BEGIN Document extract

Actually, in [22], such similar neural network, are called “interpolation neural network operators” and have been introduced and studied in case of $\varphi _1(x)$ only with parameter $c=1$, i.e., when $\sigma $ is a sigmoidal function, and with the parameter $\mu _0=1/2$, the step $h=\frac{b-a}{n}$.

Certainly, the FNNs can be established by using other types of sigmoidal functions as activation function. Denoted by

$$\begin{aligned} M_s(x):=\frac{1}{(s-1)!}\sum _{i=0}^s(-\,1)^i{s\atopwithdelims ()i}(\mu _0s+x-i)^{s-1}_{+},\quad x\in R, \end{aligned}$$

the well-known B-splines of order $s\in N^+$ [54]. Here and hereafter, the function $(x)_+:=\max \{x, 0\}$ represents the positive past of x. The functions $M_s$ have compact support with ${\mathrm{supp}}(M_s)\subseteq [-\,s/2, s/2]$ for arbitrary $s\in N^+$. Only if $\mu _0=1/2$, the $M_s(x)$ are the well-known central B-splines. We recall the definition of other kinds of sigmoidal functions $\sigma _{M_s}(x)$, firstly introduced in [34].

$$\begin{aligned} \sigma _{M_s}(x):=\int _{-\infty }^{x}M_s(t){\mathrm{d}}t,\quad x\in R. \end{aligned}$$

We can easily find that $\sigma _{M_1}(x)$ accords exactly with the piecewise linear function $\sigma (x)$. Now, we can define the following nonnegative activation functions:

$$\begin{aligned} \varphi _s(x):= \sigma _{M_s}(x+\mu _0)-\sigma _{M_s}(x-\mu _0),\quad x\in R, \end{aligned}$$

(3.5)

END Document extract
BEGIN Data listing

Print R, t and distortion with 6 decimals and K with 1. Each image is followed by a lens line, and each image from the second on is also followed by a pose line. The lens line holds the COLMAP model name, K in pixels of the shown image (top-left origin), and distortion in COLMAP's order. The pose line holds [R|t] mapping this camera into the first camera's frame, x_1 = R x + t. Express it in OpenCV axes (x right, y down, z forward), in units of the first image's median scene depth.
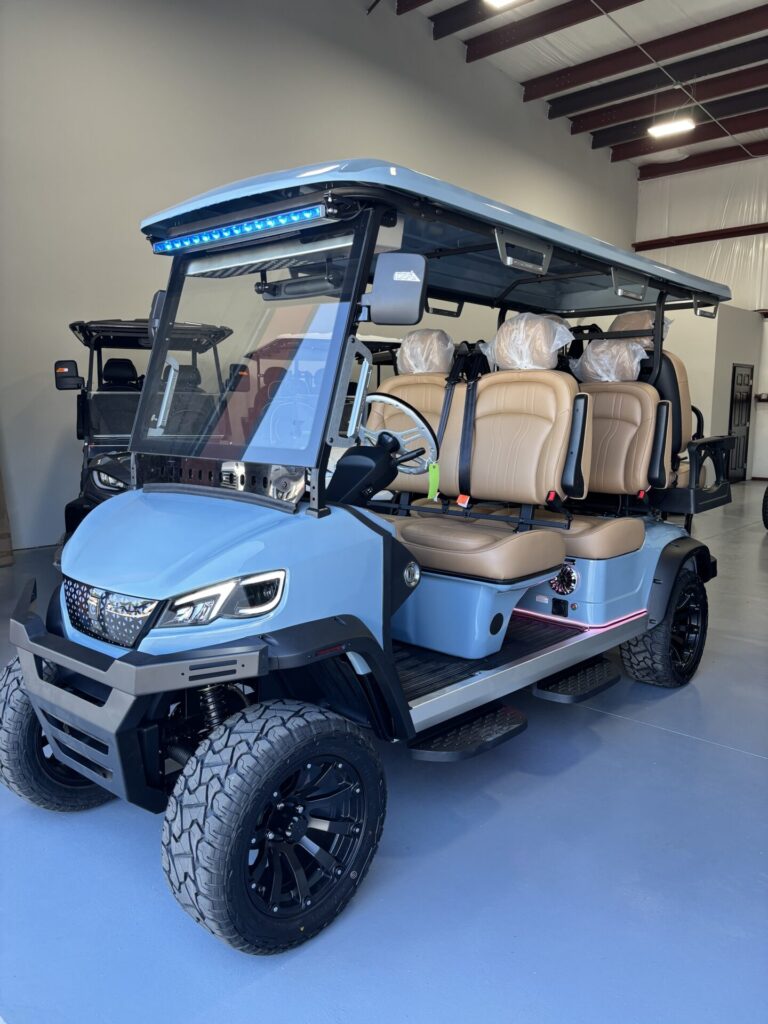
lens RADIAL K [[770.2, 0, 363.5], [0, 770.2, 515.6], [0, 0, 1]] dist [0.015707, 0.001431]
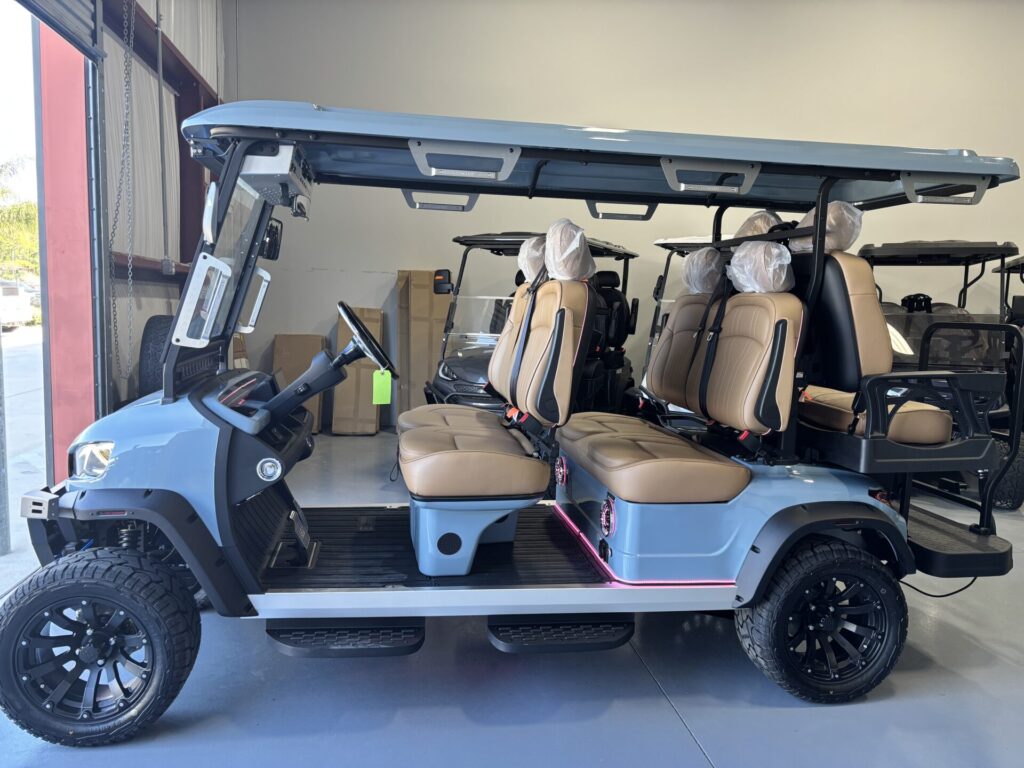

END Data listing
BEGIN Data listing

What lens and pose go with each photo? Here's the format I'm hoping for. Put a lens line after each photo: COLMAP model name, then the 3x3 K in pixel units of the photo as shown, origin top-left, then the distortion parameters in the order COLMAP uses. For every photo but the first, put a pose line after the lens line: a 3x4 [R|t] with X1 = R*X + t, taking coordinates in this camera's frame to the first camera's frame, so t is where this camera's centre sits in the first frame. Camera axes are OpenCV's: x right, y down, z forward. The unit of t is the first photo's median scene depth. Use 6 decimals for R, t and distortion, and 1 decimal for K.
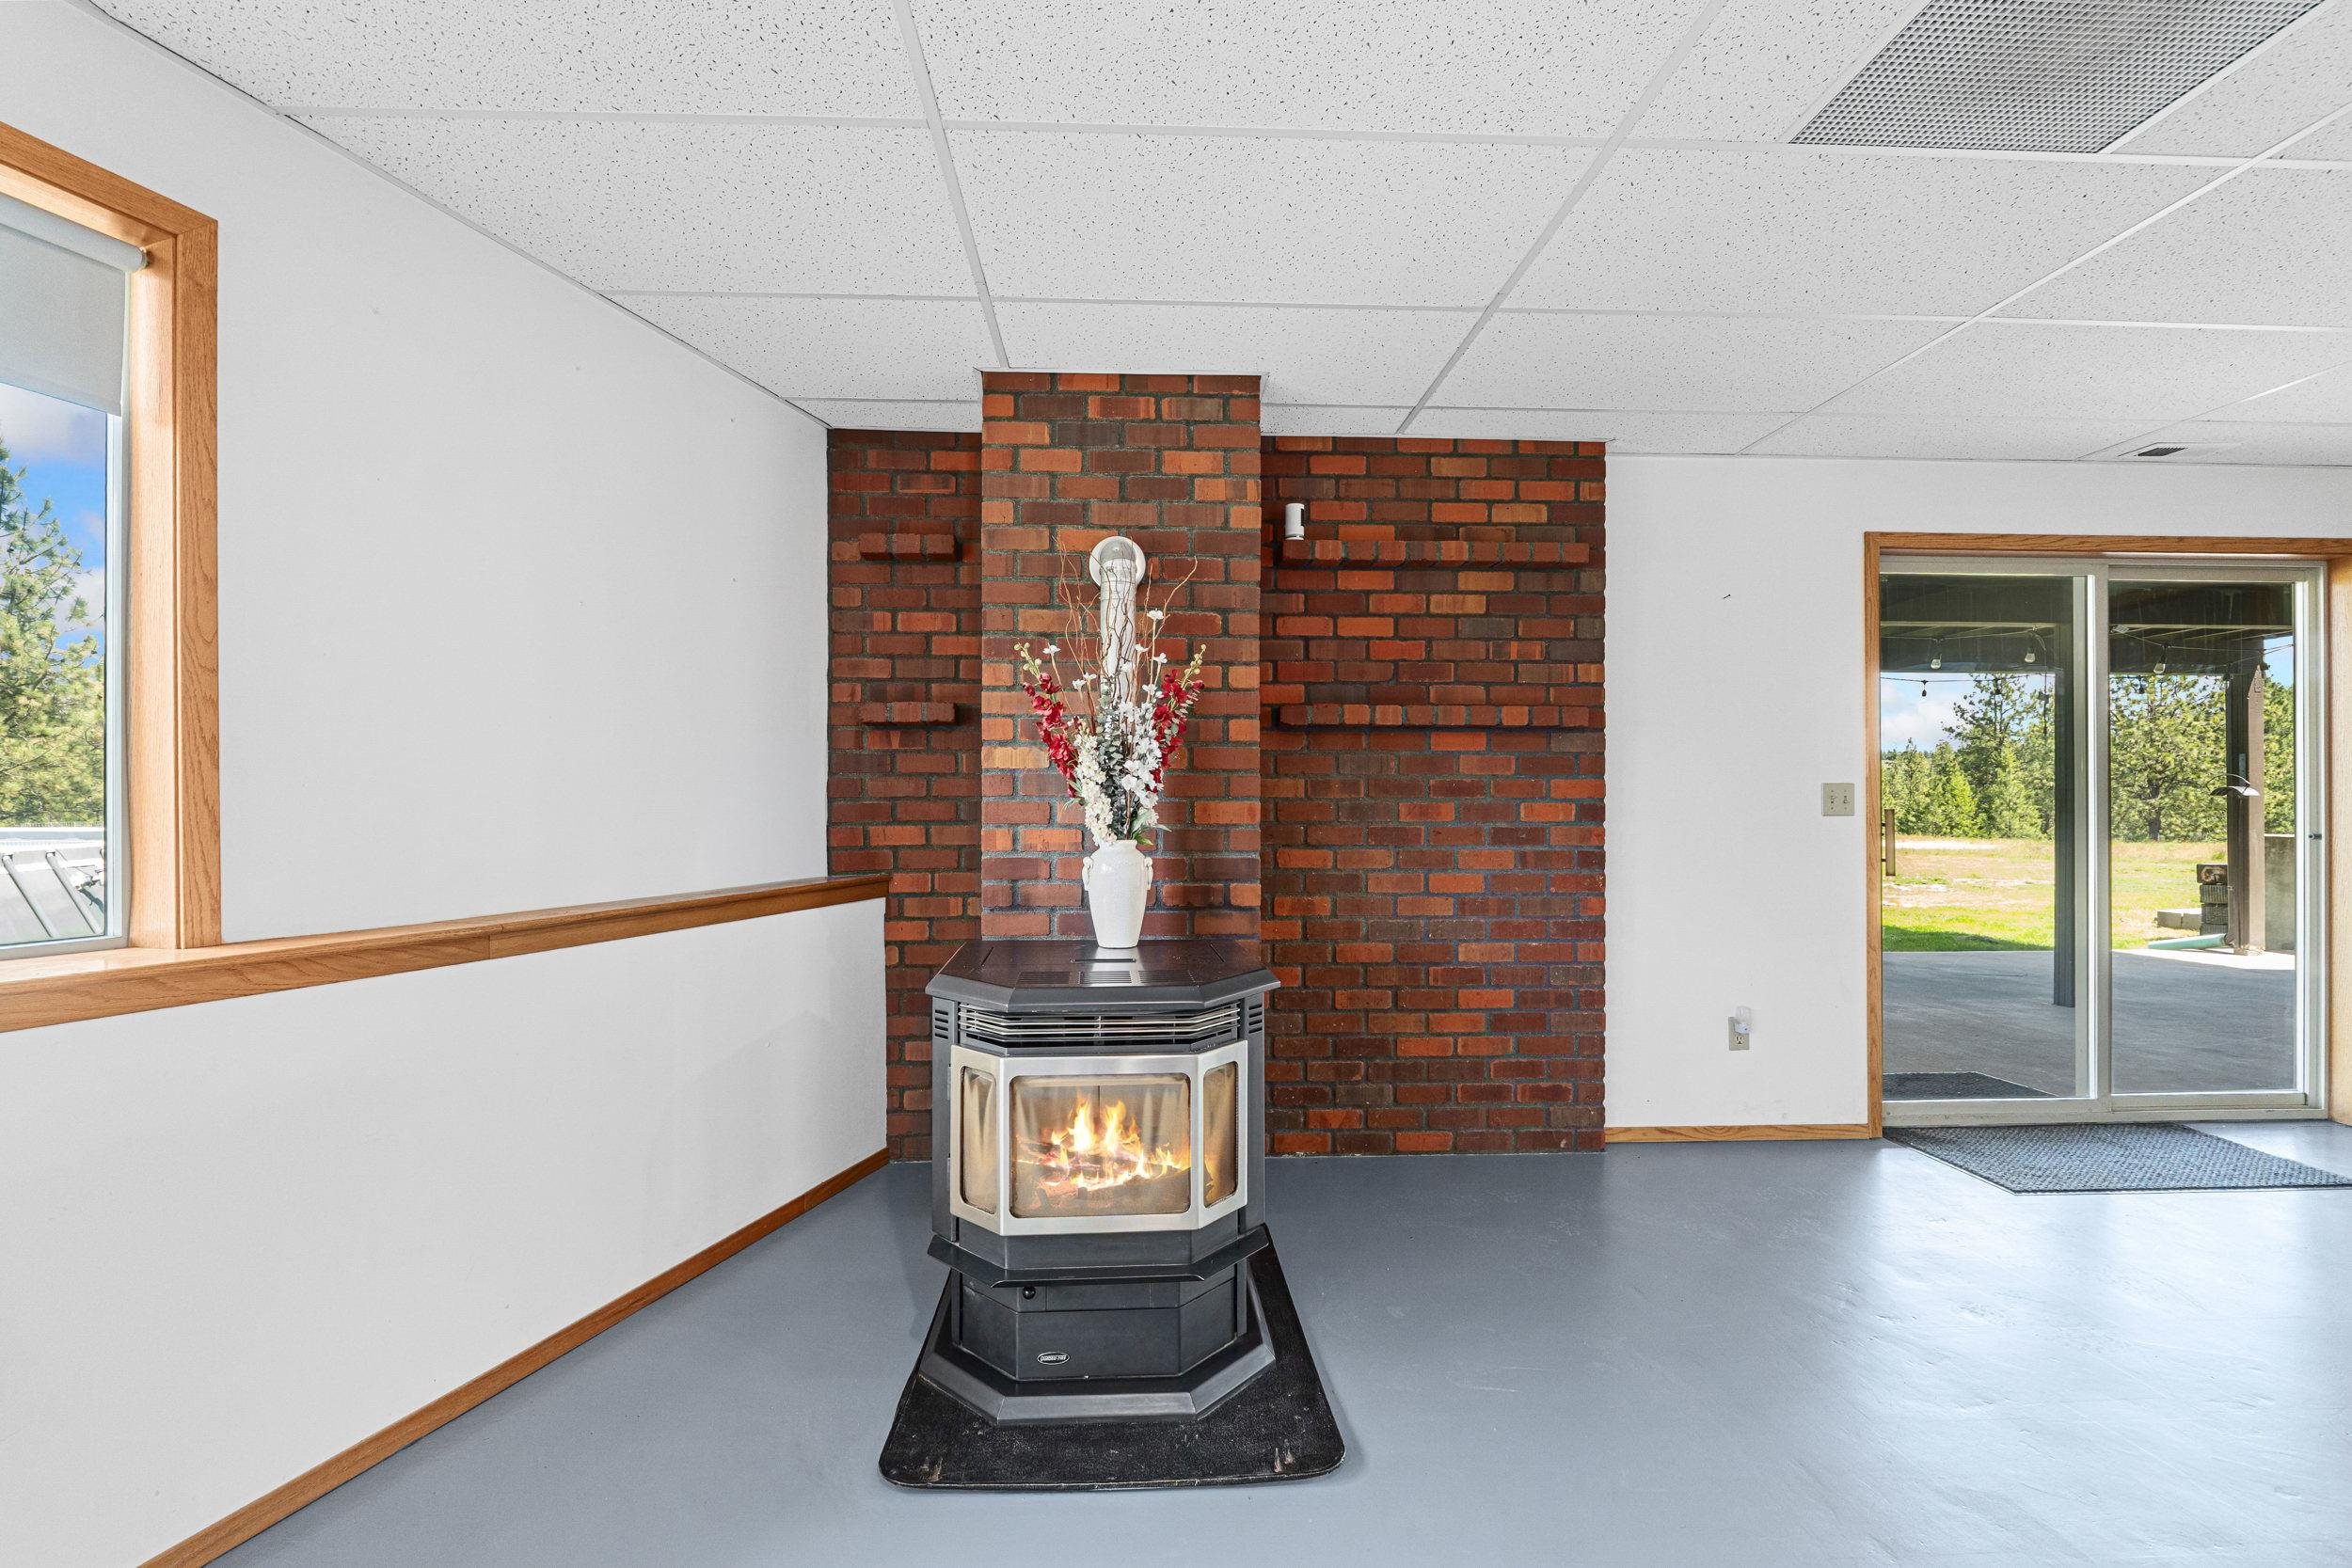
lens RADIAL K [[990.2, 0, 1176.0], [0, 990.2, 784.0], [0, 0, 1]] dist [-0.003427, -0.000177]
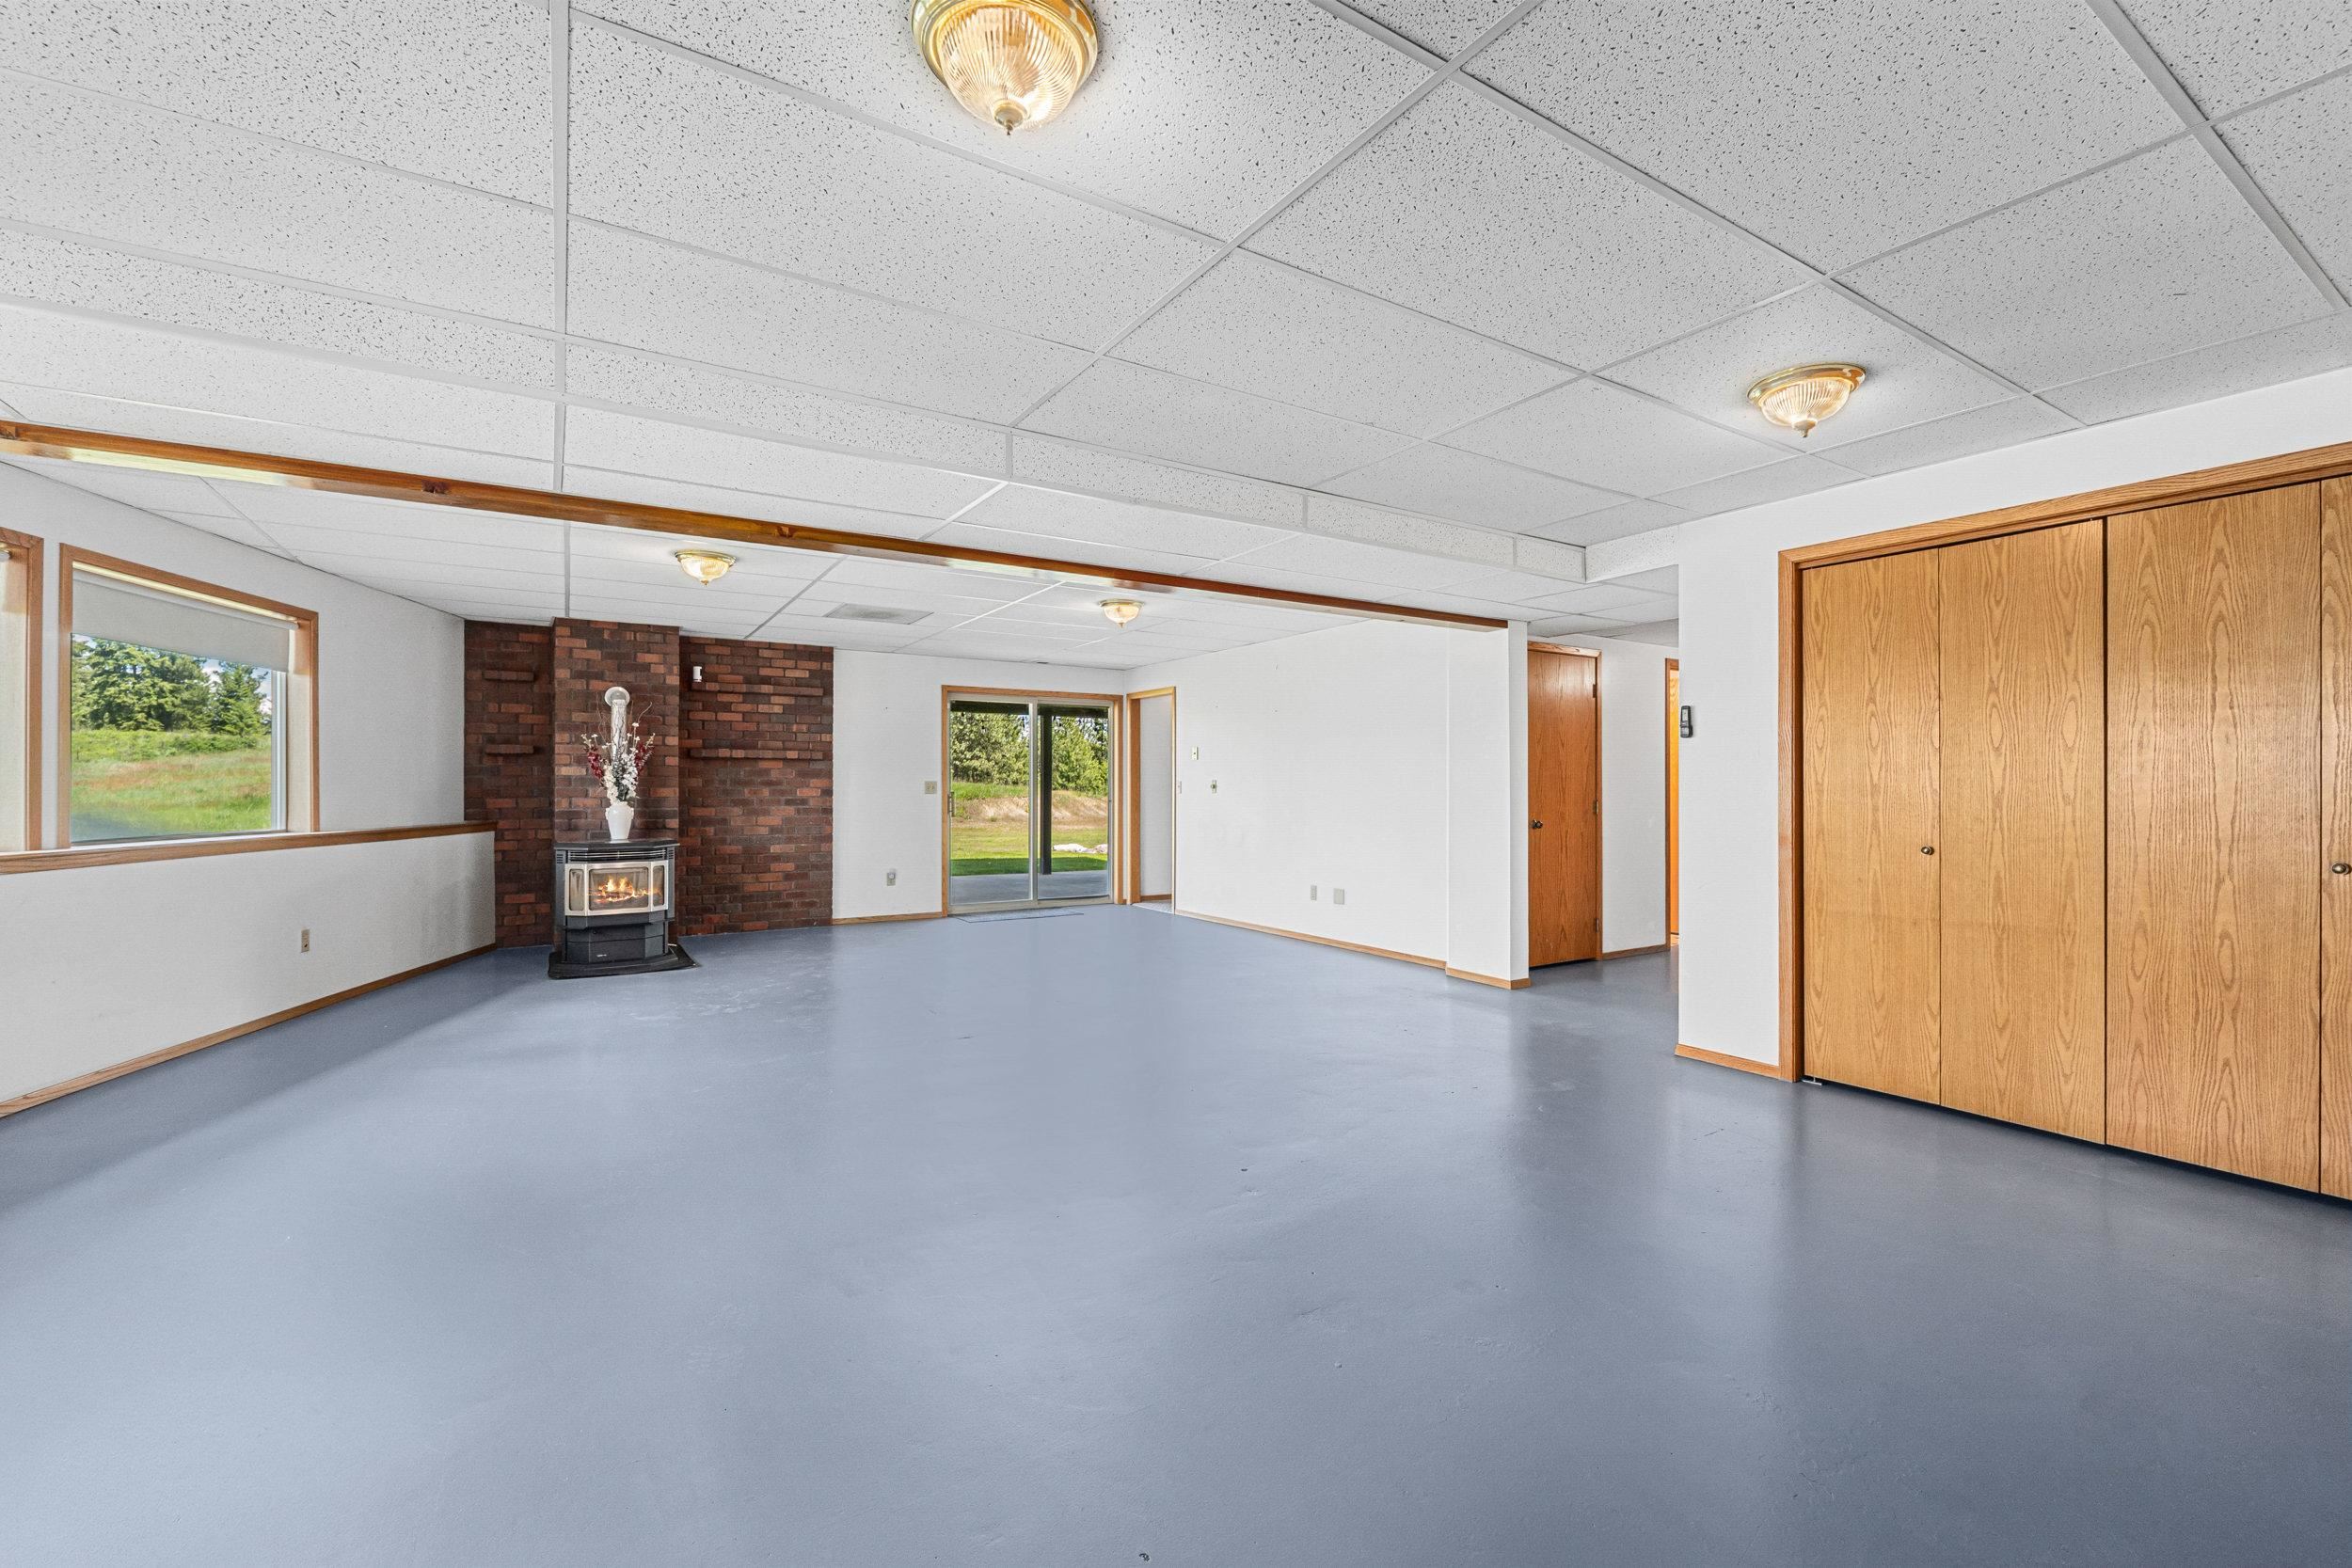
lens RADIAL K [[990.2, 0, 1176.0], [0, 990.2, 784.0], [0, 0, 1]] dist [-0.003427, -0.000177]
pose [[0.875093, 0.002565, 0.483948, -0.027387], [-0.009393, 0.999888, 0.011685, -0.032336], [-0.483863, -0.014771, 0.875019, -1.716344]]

END Data listing

Problem: Please reproduce the excerpt on sigmoidal activation functions, word for word, between "Certainly, the FNNs" and "introduced in [34].", inclusive.

Solution to this exercise:
Certainly, the FNNs can be established by using other types of sigmoidal functions as activation function. Denoted by

$$\begin{aligned} M_s(x):=\frac{1}{(s-1)!}\sum _{i=0}^s(-\,1)^i{s\atopwithdelims ()i}(\mu _0s+x-i)^{s-1}_{+},\quad x\in R, \end{aligned}$$

the well-known B-splines of order $s\in N^+$ [54]. Here and hereafter, the function $(x)_+:=\max \{x, 0\}$ represents the positive past of x. The functions $M_s$ have compact support with ${\mathrm{supp}}(M_s)\subseteq [-\,s/2, s/2]$ for arbitrary $s\in N^+$. Only if $\mu _0=1/2$, the $M_s(x)$ are the well-known central B-splines. We recall the definition of other kinds of sigmoidal functions $\sigma _{M_s}(x)$, firstly introduced in [34].